Mourir pour la cause
Dans les années 1960, une poignée de militants socialistes québecois, révoltés par le mépris dont la classe dirigeante anglophone fait preuve face aux francophones, décide de passer à l’action. Inspirés par les révolutions d’Amérique latine, ils fondent le Front de libération du Québec, dit FLQ. Chris Oliveros – fondateur et ancien directeur de la maison d’édition Drawn & Quaterly – raconte les coups d’éclat manqués de ces apprentis révolutionnaires sous la forme d’un reportage fictif pour la CBC, qui aurait été tourné en 1975. Soit cinq ans après une crise majeure en octobre 1970, qu’il retracera dans un deuxième tome et à laquelle ont mené les évènements des années 1960.
Le récit est découpé en trois parties, articulées autour de trois hommes, trois wannabe leaders qui auront vainement tenté de donner forme à cette lutte : Georges Schoeters, François Schirm et Pierre Vallières. Mais le manque de moyen et de formation, leur faible capacité d’action et de rassemblement, et une absence de soutien populaire vouent leurs entreprises respectives à l’échec. Les « felquistes », maladroits et naïfs, ne parviennent qu’à réaliser des actions mineures… Ce qui n’empêche pas leurs bombes de faire des victimes, à qui cette BD donne aussi une place.
Témoins, proches de victimes, ouvriers, patrons, francophones ou anglophones : le faux documentaire permet à Chris Oliveros de donner corps à tous ces points de vue, dans un numéro d’équilibriste réussi entre la proximité avec les victimes et celle avec les révoltés. Un certain humour transparaît toutefois, et amène le récit du côté de la satire, notamment quand s’exprime l’incompétence des felquistes. L’effet est renforcé par un dessin cartoon et minimaliste, qui évite le réalisme académique.

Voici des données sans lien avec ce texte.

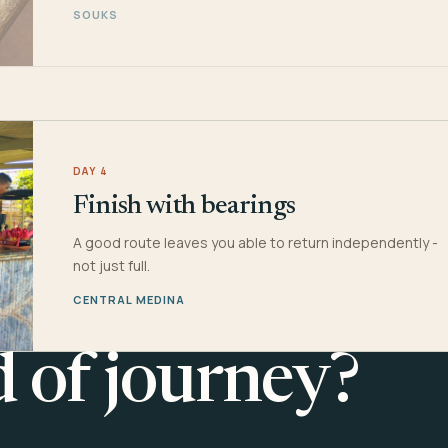
SOUKS
DAY 4
Finish with bearings
A good route leaves you able to return independently -
not just full.
CENTRAL MEDINA
d of journey?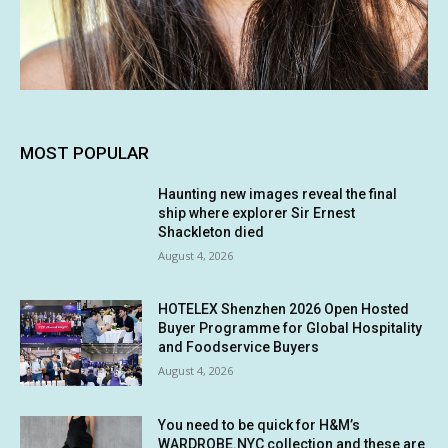
MOST POPULAR
Haunting new images reveal the final
ship where explorer Sir Ernest
Shackleton died
August 4, 2026
HOTELEX Shenzhen 2026 Open Hosted
Buyer Programme for Global Hospitality
and Foodservice Buyers
August 4, 2026
You need to be quick for H&M’s
WARDROBE.NYC collection and these are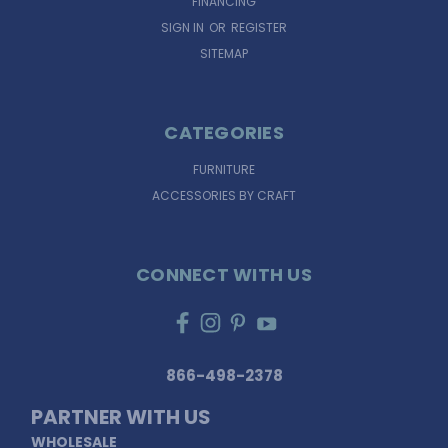
FINANCING
SIGN IN
OR
REGISTER
SITEMAP
CATEGORIES
FURNITURE
ACCESSORIES BY CRAFT
CONNECT WITH US
866-498-2378
PARTNER WITH US
WHOLESALE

On connaît mal, en France, le contexte socio-politique ayant mené à ces tentatives révolutionnaires. C’est peut-être le principal défaut de cet ouvrage, qu’il serait difficile de comprendre sans l’annexe, très fournie. Cela n’empêche pas d’être porté par cette lecture, qui donne surtout envie d’en savoir plus sur la crise de 1970.